Wal-Mart Bets Big on Brazil
…But will it pay off? The big box retailer (+0.31%) has plans to invest $320 million to revamp its Brazil business over the next few years. What could go wrong? A lot, considering Wal-Mart’s sales in Brazil have already been struggling. Most of Wal-Mart’s “hypermarkets” are outside of Brazil’s major cities, making them inconvenient for customers compared to the inner-city stores of competitors. Because of that, it seems like pouring millions into the same old strategy may prove to be a risky move for Wal-Mart. Fingers crossed.

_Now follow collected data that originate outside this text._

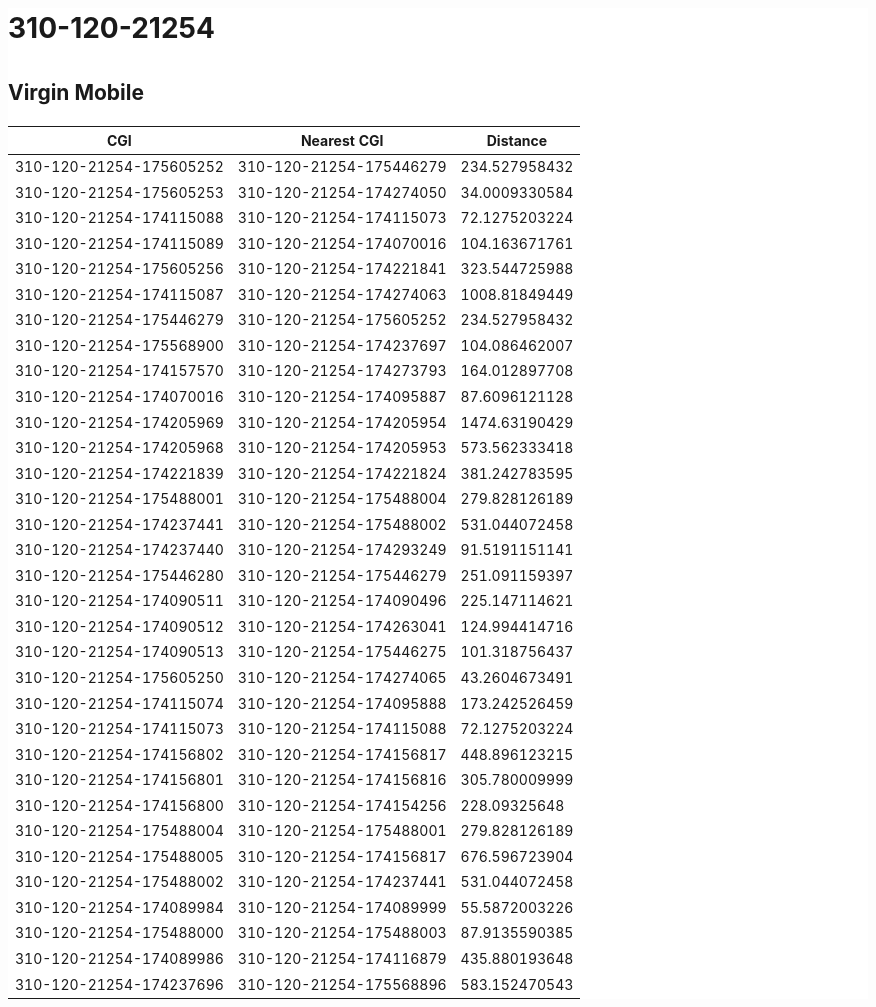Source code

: # 310-120-21254
## Virgin Mobile


| CGI | Nearest CGI | Distance |
|-----|-------------|----------|
| 310-120-21254-175605252 | 310-120-21254-175446279 | 234.527958432 |
| 310-120-21254-175605253 | 310-120-21254-174274050 | 34.0009330584 |
| 310-120-21254-174115088 | 310-120-21254-174115073 | 72.1275203224 |
| 310-120-21254-174115089 | 310-120-21254-174070016 | 104.163671761 |
| 310-120-21254-175605256 | 310-120-21254-174221841 | 323.544725988 |
| 310-120-21254-174115087 | 310-120-21254-174274063 | 1008.81849449 |
| 310-120-21254-175446279 | 310-120-21254-175605252 | 234.527958432 |
| 310-120-21254-175568900 | 310-120-21254-174237697 | 104.086462007 |
| 310-120-21254-174157570 | 310-120-21254-174273793 | 164.012897708 |
| 310-120-21254-174070016 | 310-120-21254-174095887 | 87.6096121128 |
| 310-120-21254-174205969 | 310-120-21254-174205954 | 1474.63190429 |
| 310-120-21254-174205968 | 310-120-21254-174205953 | 573.562333418 |
| 310-120-21254-174221839 | 310-120-21254-174221824 | 381.242783595 |
| 310-120-21254-175488001 | 310-120-21254-175488004 | 279.828126189 |
| 310-120-21254-174237441 | 310-120-21254-175488002 | 531.044072458 |
| 310-120-21254-174237440 | 310-120-21254-174293249 | 91.5191151141 |
| 310-120-21254-175446280 | 310-120-21254-175446279 | 251.091159397 |
| 310-120-21254-174090511 | 310-120-21254-174090496 | 225.147114621 |
| 310-120-21254-174090512 | 310-120-21254-174263041 | 124.994414716 |
| 310-120-21254-174090513 | 310-120-21254-175446275 | 101.318756437 |
| 310-120-21254-175605250 | 310-120-21254-174274065 | 43.2604673491 |
| 310-120-21254-174115074 | 310-120-21254-174095888 | 173.242526459 |
| 310-120-21254-174115073 | 310-120-21254-174115088 | 72.1275203224 |
| 310-120-21254-174156802 | 310-120-21254-174156817 | 448.896123215 |
| 310-120-21254-174156801 | 310-120-21254-174156816 | 305.780009999 |
| 310-120-21254-174156800 | 310-120-21254-174154256 | 228.09325648 |
| 310-120-21254-175488004 | 310-120-21254-175488001 | 279.828126189 |
| 310-120-21254-175488005 | 310-120-21254-174156817 | 676.596723904 |
| 310-120-21254-175488002 | 310-120-21254-174237441 | 531.044072458 |
| 310-120-21254-174089984 | 310-120-21254-174089999 | 55.5872003226 |
| 310-120-21254-175488000 | 310-120-21254-175488003 | 87.9135590385 |
| 310-120-21254-174089986 | 310-120-21254-174116879 | 435.880193648 |
| 310-120-21254-174237696 | 310-120-21254-175568896 | 583.152470543 |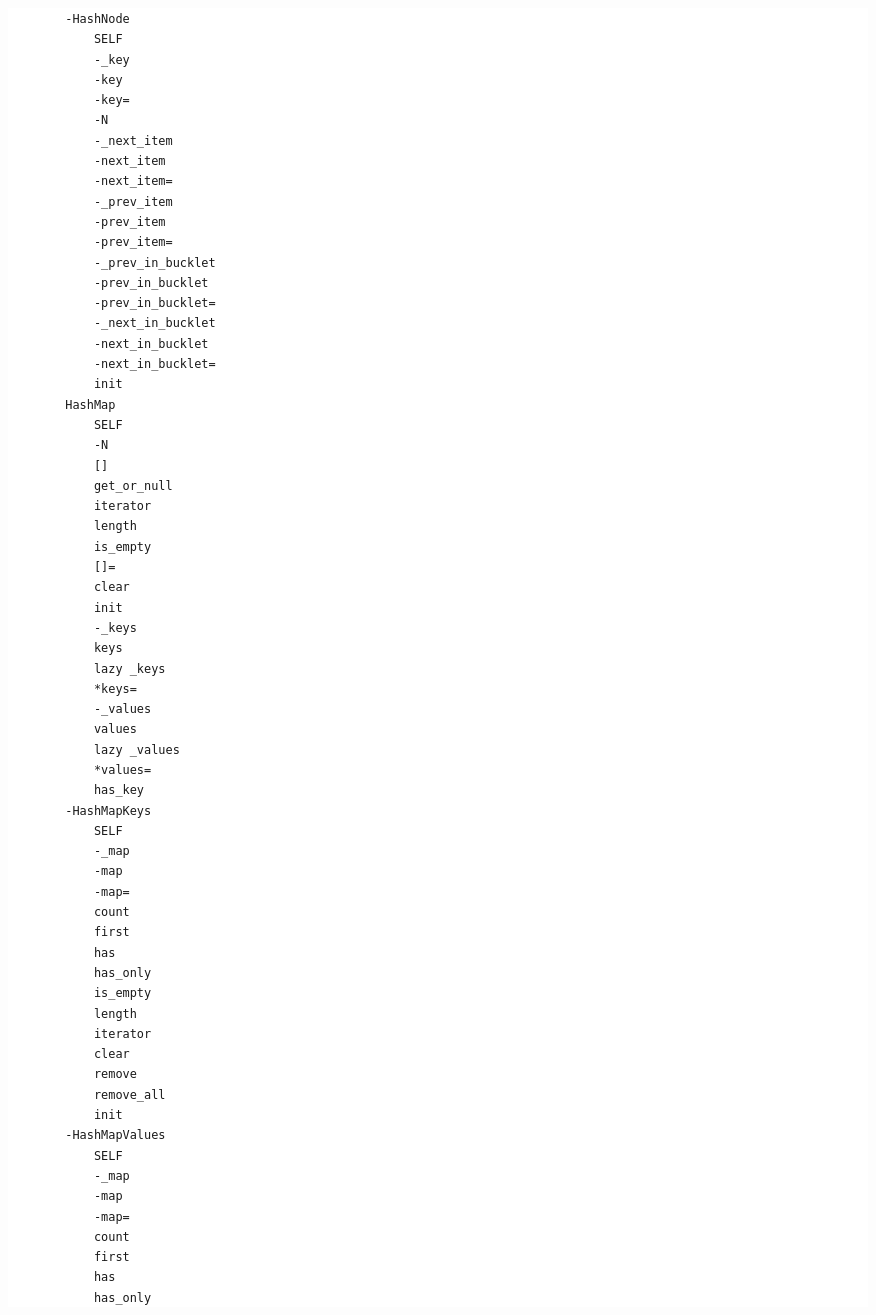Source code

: 			-HashNode
				SELF
				-_key
				-key
				-key=
				-N
				-_next_item
				-next_item
				-next_item=
				-_prev_item
				-prev_item
				-prev_item=
				-_prev_in_bucklet
				-prev_in_bucklet
				-prev_in_bucklet=
				-_next_in_bucklet
				-next_in_bucklet
				-next_in_bucklet=
				init
			HashMap
				SELF
				-N
				[]
				get_or_null
				iterator
				length
				is_empty
				[]=
				clear
				init
				-_keys
				keys
				lazy _keys
				*keys=
				-_values
				values
				lazy _values
				*values=
				has_key
			-HashMapKeys
				SELF
				-_map
				-map
				-map=
				count
				first
				has
				has_only
				is_empty
				length
				iterator
				clear
				remove
				remove_all
				init
			-HashMapValues
				SELF
				-_map
				-map
				-map=
				count
				first
				has
				has_only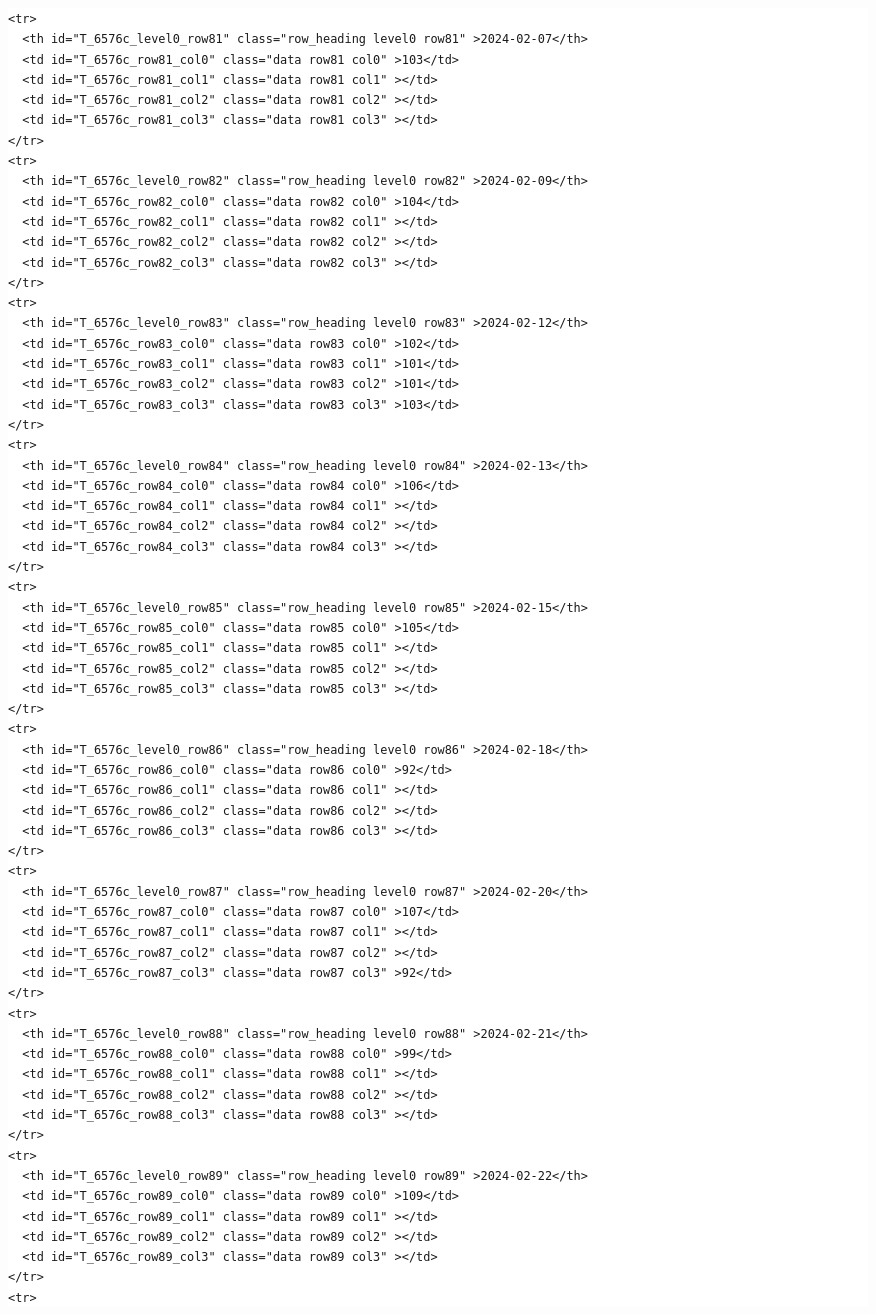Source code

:     <tr>
      <th id="T_6576c_level0_row81" class="row_heading level0 row81" >2024-02-07</th>
      <td id="T_6576c_row81_col0" class="data row81 col0" >103</td>
      <td id="T_6576c_row81_col1" class="data row81 col1" ></td>
      <td id="T_6576c_row81_col2" class="data row81 col2" ></td>
      <td id="T_6576c_row81_col3" class="data row81 col3" ></td>
    </tr>
    <tr>
      <th id="T_6576c_level0_row82" class="row_heading level0 row82" >2024-02-09</th>
      <td id="T_6576c_row82_col0" class="data row82 col0" >104</td>
      <td id="T_6576c_row82_col1" class="data row82 col1" ></td>
      <td id="T_6576c_row82_col2" class="data row82 col2" ></td>
      <td id="T_6576c_row82_col3" class="data row82 col3" ></td>
    </tr>
    <tr>
      <th id="T_6576c_level0_row83" class="row_heading level0 row83" >2024-02-12</th>
      <td id="T_6576c_row83_col0" class="data row83 col0" >102</td>
      <td id="T_6576c_row83_col1" class="data row83 col1" >101</td>
      <td id="T_6576c_row83_col2" class="data row83 col2" >101</td>
      <td id="T_6576c_row83_col3" class="data row83 col3" >103</td>
    </tr>
    <tr>
      <th id="T_6576c_level0_row84" class="row_heading level0 row84" >2024-02-13</th>
      <td id="T_6576c_row84_col0" class="data row84 col0" >106</td>
      <td id="T_6576c_row84_col1" class="data row84 col1" ></td>
      <td id="T_6576c_row84_col2" class="data row84 col2" ></td>
      <td id="T_6576c_row84_col3" class="data row84 col3" ></td>
    </tr>
    <tr>
      <th id="T_6576c_level0_row85" class="row_heading level0 row85" >2024-02-15</th>
      <td id="T_6576c_row85_col0" class="data row85 col0" >105</td>
      <td id="T_6576c_row85_col1" class="data row85 col1" ></td>
      <td id="T_6576c_row85_col2" class="data row85 col2" ></td>
      <td id="T_6576c_row85_col3" class="data row85 col3" ></td>
    </tr>
    <tr>
      <th id="T_6576c_level0_row86" class="row_heading level0 row86" >2024-02-18</th>
      <td id="T_6576c_row86_col0" class="data row86 col0" >92</td>
      <td id="T_6576c_row86_col1" class="data row86 col1" ></td>
      <td id="T_6576c_row86_col2" class="data row86 col2" ></td>
      <td id="T_6576c_row86_col3" class="data row86 col3" ></td>
    </tr>
    <tr>
      <th id="T_6576c_level0_row87" class="row_heading level0 row87" >2024-02-20</th>
      <td id="T_6576c_row87_col0" class="data row87 col0" >107</td>
      <td id="T_6576c_row87_col1" class="data row87 col1" ></td>
      <td id="T_6576c_row87_col2" class="data row87 col2" ></td>
      <td id="T_6576c_row87_col3" class="data row87 col3" >92</td>
    </tr>
    <tr>
      <th id="T_6576c_level0_row88" class="row_heading level0 row88" >2024-02-21</th>
      <td id="T_6576c_row88_col0" class="data row88 col0" >99</td>
      <td id="T_6576c_row88_col1" class="data row88 col1" ></td>
      <td id="T_6576c_row88_col2" class="data row88 col2" ></td>
      <td id="T_6576c_row88_col3" class="data row88 col3" ></td>
    </tr>
    <tr>
      <th id="T_6576c_level0_row89" class="row_heading level0 row89" >2024-02-22</th>
      <td id="T_6576c_row89_col0" class="data row89 col0" >109</td>
      <td id="T_6576c_row89_col1" class="data row89 col1" ></td>
      <td id="T_6576c_row89_col2" class="data row89 col2" ></td>
      <td id="T_6576c_row89_col3" class="data row89 col3" ></td>
    </tr>
    <tr>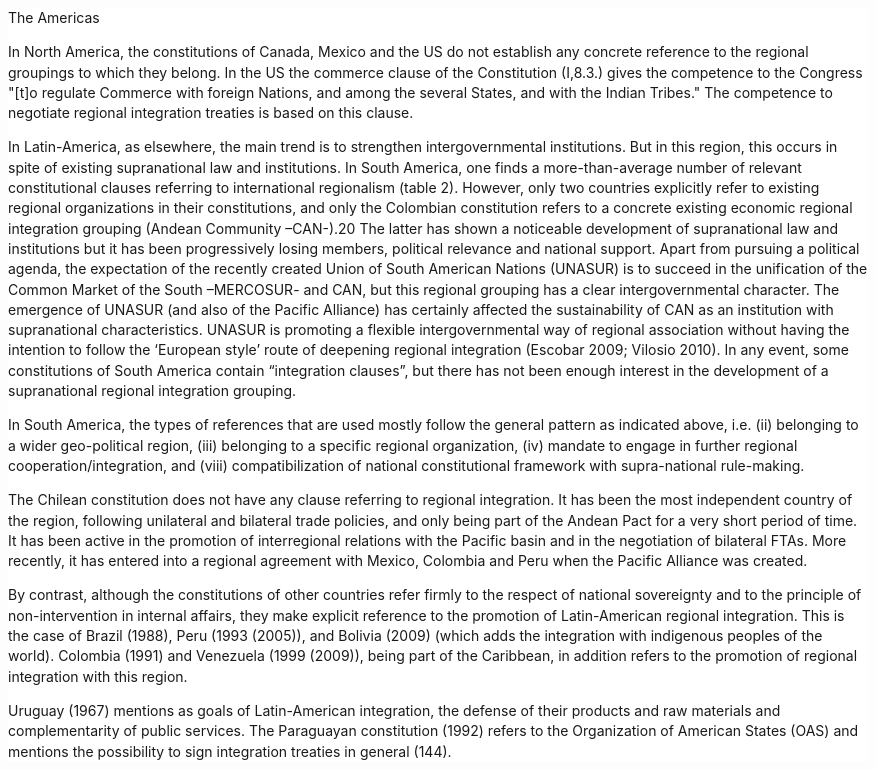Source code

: The Americas

In North America, the constitutions of Canada, Mexico and the US do not establish any concrete
reference to the regional groupings to which they belong. In the US the commerce clause of the
Constitution (I,8.3.) gives the competence to the Congress "[t]o regulate Commerce with foreign
Nations, and among the several States, and with the Indian Tribes." The competence to negotiate
regional integration treaties is based on this clause.

In Latin-America, as elsewhere, the main trend is to strengthen intergovernmental institutions. But
in this region, this occurs in spite of existing supranational law and institutions. In South America, one
finds a more-than-average number of relevant constitutional clauses referring to international
regionalism (table 2). However, only two countries explicitly refer to existing regional organizations
in their constitutions, and only the Colombian constitution refers to a concrete existing economic
regional integration grouping (Andean Community –CAN-).20 The latter has shown a noticeable
development of supranational law and institutions but it has been progressively losing members,
political relevance and national support. Apart from pursuing a political agenda, the expectation of the
recently created Union of South American Nations (UNASUR) is to succeed in the unification of the
Common Market of the South –MERCOSUR- and CAN, but this regional grouping has a clear
intergovernmental character. The emergence of UNASUR (and also of the Pacific Alliance) has
certainly affected the sustainability of CAN as an institution with supranational characteristics.
UNASUR is promoting a flexible intergovernmental way of regional association without having the
intention to follow the ‘European style’ route of deepening regional integration (Escobar 2009; Vilosio
2010). In any event, some constitutions of South America contain “integration clauses”, but there has
not been enough interest in the development of a supranational regional integration grouping.

In South America, the types of references that are used mostly follow the general pattern as
indicated above, i.e. (ii) belonging to a wider geo-political region, (iii) belonging to a specific regional
organization, (iv) mandate to engage in further regional cooperation/integration, and (viii)
compatibilization of national constitutional framework with supra-national rule-making.

The Chilean constitution does not have any clause referring to regional integration. It has been the
most independent country of the region, following unilateral and bilateral trade policies, and only
being part of the Andean Pact for a very short period of time. It has been active in the promotion
of interregional relations with the Pacific basin and in the negotiation of bilateral FTAs. More
recently, it has entered into a regional agreement with Mexico, Colombia and Peru when the Pacific
Alliance was created.

By contrast, although the constitutions of other countries refer firmly to the respect of national
sovereignty and to the principle of non-intervention in internal affairs, they make explicit reference to
the promotion of Latin-American regional integration. This is the case of Brazil (1988), Peru (1993
(2005)), and Bolivia (2009) (which adds the integration with indigenous peoples of the world).
Colombia (1991) and Venezuela (1999 (2009)), being part of the Caribbean, in addition refers to the
promotion of regional integration with this region.

Uruguay (1967) mentions as goals of Latin-American integration, the defense of their products and
raw materials and complementarity of public services. The Paraguayan constitution (1992) refers to
the Organization of American States (OAS) and mentions the possibility to sign integration treaties in
general (144).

- Microsoft co-founder, Paul Allen, gives $50 million to University of Washington Computer Science school
- Bolt Threads debuts $314 tie made from spiderwebs
- Elon Musk vows to fix Australia’s electricity deficit problem within 100 days
- HSBC CEO announces 2018 retirement
- Monday: N/A
- Tuesday: Rosetta Stone, Volkswagen Earnings; FOMC Meeting Begins, Small Business Optimism Index
- Wednesday: Audi, Oracle, Samsonite Earnings; CPI, Retail Sales, FOMC Rate Announcement
- Thursday: Adobe, Lufthansa, Dollar General, Swatch Earnings; Jobless Claims, Housing Starts
- Friday: Progressive, Tiffany&Co Earnings; Consumer Sentiment, Industrial Production
The Most Wonderful Time of the Year
March Madness, baby. Last night, the 68 team field for the NCAA Men’s Basketball Tournament was revealed. The remarkable ending to last year’s tournament is a tough act to follow—let’s hope this year’s stands up to the test. Here’s some food for thought as you fill out your bracket:
- The lost productivity from employees filling out their brackets could cost U.S. companies upwards of $2.1 billion, assuming that 81.5 million workers will spend at least an hour working on their brackets instead of their jobs. The total loss jumps to $6.3 billion if you also assume that workers spend an extra two hours streaming the games.
- Warren Buffett doesn’t seem to be worried about his employees. In fact, he’s offering anyone at his company who can predict a perfect bracket through the Sweet 16 a prize of $1 million a year for life. Anyone who gets a perfect first round also gets $1 million.
- The bad news? His offer of $1 billion for anyone with a completely perfect bracket is no longer on the table.
- So what are the odds of a perfect bracket? Estimates are all over the place: Forbes puts the odds at 1 in 9.2 quintillion, a DePaul professor says it’s 1 in 128 billion and FiveThirtyEight says the odds are 1 in 1.6 billion.
Interview Question of the Day
Do banks have working capital? (Answer)
Business Term of the Day
Perhaps you’ve heard, but your credit score could be getting a boost. Not a joke: this boost is a result of the three major credit-reporting firms moving to omit some credit report blemishes. Nice. Unfortunately, this also effectively raises credit risk. Credit risk is the risk that a borrower may not repay a loan. With this move by the three major credit-reporting firms, economic activity may get a boost, but someone with poor credit could look better than they should.
Food for Thought
Who said computers aren’t creative? Apparel company Stitch Fix uses artificial intelligence to create “hybrid designs,” taking popular elements from existing outfits to create fresh ones. Still, human designers are essential to the creative process…for now.